Kollege Föhn hat es gesagt: Es ist stossend, dass Personen aus dem Asylbereich anders behandelt werden. Die Mehrheit begründet das mit der besseren Integration auf dem Arbeitsmarkt. Aber das stimmt ja gar nicht! Das können Sie heute schon tun. Es geht nicht an, dass anerkannte Flüchtlinge praktisch gleich behandelt werden wie EU-Bürger. Wo liegt denn heute noch der Unterschied zwischen einer sogenannten B-Bewilligung, wie sie eben die anerkannten Flüchtlinge haben, und der sogenannten C-Bewilligung, sprich Niederlassungsbewilligung? Diejenigen mit der B-Bewilligung unterliegen der Quellensteuer, diejenigen mit der C-Bewilligung, sprich Niederlassungsbewilligung, werden genau gleich veranlagt wie wir alle.

Den Personen mit der Niederlassungsbewilligung müssten Sie den Familiennachzug gewähren, auch wenn die betreffende Person von der Sozialhilfe abhängig oder auf die Fürsorge angewiesen ist. Das ist der grosse Unterschied. Bei den B-Bewilligungen muss der Gesuchsteller den Beweis erbringen - also heute der anerkannte Flüchtling oder solche Personen, von denen viele in meinem Geschäft arbeiten -, dass er eine Arbeit hat, dass er eine Wohnung zur Verfügung stellen kann, dass er den Lebensunterhalt selber bestreiten kann. Hier liegt der grosse Unterschied.

Wieso wollen wir den Vorteil, den wir heute haben, zunichtemachen? Wenn wir als Land für diese Personen wirklich noch attraktiver werden wollen, dieser Tendenz noch mehr Schub und zusätzliche Dynamik verleihen wollen, dann brauchen wir nur genau das zu machen, was die Mehrheit will! Es gibt keinen nachvollziehbaren Grund, dass man dieser parlamentarischen Initiative keine Folge gibt.
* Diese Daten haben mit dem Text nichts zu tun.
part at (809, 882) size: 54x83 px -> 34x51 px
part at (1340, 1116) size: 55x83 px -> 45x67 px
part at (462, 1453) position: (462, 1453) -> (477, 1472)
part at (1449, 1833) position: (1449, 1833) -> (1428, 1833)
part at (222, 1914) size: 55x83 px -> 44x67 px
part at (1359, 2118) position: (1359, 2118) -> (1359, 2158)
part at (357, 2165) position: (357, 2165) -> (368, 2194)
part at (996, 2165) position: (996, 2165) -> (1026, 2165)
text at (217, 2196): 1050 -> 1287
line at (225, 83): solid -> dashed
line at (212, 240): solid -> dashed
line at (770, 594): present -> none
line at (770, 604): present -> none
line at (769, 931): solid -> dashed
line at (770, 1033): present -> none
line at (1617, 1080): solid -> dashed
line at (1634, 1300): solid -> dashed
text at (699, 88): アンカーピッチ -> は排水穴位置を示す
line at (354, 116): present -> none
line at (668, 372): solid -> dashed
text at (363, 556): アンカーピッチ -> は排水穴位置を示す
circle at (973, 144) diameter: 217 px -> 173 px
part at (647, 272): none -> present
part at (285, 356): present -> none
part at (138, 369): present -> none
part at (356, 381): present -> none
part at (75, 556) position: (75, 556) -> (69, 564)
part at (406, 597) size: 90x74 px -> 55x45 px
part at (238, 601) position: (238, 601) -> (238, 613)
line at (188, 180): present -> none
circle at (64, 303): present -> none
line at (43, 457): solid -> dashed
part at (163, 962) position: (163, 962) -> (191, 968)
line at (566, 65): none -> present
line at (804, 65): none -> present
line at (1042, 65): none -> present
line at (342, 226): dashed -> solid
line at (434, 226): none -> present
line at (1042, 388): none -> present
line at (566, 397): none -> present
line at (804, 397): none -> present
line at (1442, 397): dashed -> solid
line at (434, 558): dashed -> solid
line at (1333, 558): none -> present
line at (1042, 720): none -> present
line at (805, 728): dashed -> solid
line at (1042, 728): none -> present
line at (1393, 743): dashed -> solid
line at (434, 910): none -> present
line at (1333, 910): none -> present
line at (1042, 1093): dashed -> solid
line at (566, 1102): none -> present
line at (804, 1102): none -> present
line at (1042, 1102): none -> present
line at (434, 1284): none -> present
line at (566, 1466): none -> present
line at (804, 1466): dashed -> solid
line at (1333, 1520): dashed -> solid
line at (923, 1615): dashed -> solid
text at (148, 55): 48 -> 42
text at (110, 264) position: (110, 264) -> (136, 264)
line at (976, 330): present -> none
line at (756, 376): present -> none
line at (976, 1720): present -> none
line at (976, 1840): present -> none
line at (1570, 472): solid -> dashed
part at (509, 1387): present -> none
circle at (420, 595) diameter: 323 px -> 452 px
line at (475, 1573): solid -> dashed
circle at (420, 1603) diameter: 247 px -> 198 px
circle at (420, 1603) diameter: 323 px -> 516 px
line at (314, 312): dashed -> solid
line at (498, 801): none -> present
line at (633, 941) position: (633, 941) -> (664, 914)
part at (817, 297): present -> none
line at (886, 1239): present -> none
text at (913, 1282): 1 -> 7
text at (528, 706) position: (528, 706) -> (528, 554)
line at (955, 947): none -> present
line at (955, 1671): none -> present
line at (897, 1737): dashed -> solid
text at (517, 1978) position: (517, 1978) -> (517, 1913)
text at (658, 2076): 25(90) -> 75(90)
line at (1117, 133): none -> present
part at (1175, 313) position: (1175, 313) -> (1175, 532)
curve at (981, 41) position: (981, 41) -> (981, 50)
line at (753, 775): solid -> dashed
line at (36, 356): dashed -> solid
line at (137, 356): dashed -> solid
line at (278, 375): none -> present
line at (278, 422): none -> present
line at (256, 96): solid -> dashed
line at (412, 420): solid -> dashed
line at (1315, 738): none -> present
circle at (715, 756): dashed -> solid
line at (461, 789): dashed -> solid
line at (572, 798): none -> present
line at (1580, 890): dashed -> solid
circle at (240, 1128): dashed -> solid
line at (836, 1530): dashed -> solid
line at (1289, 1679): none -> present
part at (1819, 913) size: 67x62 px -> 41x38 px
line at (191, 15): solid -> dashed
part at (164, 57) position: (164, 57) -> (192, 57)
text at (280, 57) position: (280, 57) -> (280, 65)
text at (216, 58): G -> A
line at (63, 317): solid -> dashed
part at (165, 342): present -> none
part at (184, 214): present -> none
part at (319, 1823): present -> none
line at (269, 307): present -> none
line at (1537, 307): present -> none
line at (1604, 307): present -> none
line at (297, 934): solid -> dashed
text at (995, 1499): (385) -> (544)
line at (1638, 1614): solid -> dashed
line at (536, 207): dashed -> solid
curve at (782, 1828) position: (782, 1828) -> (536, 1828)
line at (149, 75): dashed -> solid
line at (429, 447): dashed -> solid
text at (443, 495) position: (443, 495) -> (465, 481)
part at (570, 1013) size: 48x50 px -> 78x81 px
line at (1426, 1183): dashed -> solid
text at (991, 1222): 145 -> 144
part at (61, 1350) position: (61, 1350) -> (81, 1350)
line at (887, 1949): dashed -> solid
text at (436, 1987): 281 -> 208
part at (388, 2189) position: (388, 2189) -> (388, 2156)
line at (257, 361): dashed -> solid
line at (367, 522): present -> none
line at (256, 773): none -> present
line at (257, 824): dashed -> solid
Denn die anerkannten Flüchtlinge können sich integrieren. Sie können bei mir eine Arbeitsstelle suchen. Ich habe Dutzende von Leuten von beiden Seiten, und auch diejenigen mit den B-Bewilligungen bestätigen mir, dass sie keinen Nachteil haben, ausser natürlich, wenn sie bereits nach fünf Jahren die Niederlassung wollen. Aber für diejenigen, die arbeiten, die integriert sein wollen, macht das keinen Unterschied. Sie warten einfach zehn anstatt fünf Jahre. Aber das tragen alle mit der B-Bewilligung mit Fassung, und ich hatte mit Leuten mit der B-Bewilligung in den letzten Jahren überhaupt nie ein Problem. Also ist das eine Frage der Redlichkeit, dass wir sagen: Denjenigen, die sozial abhängig sind, die auf die Fürsorge angewiesen sind, wollen wir nicht bereits nach fünf Jahren eine Niederlassungsbewilligung erteilen, weil das eben Sozialmissbrauch nach sich zieht.

Ich möchte Sie bitten, dieser parlamentarischen Initiative Folge zu geben. Es gibt keinen Grund, das nicht zu tun.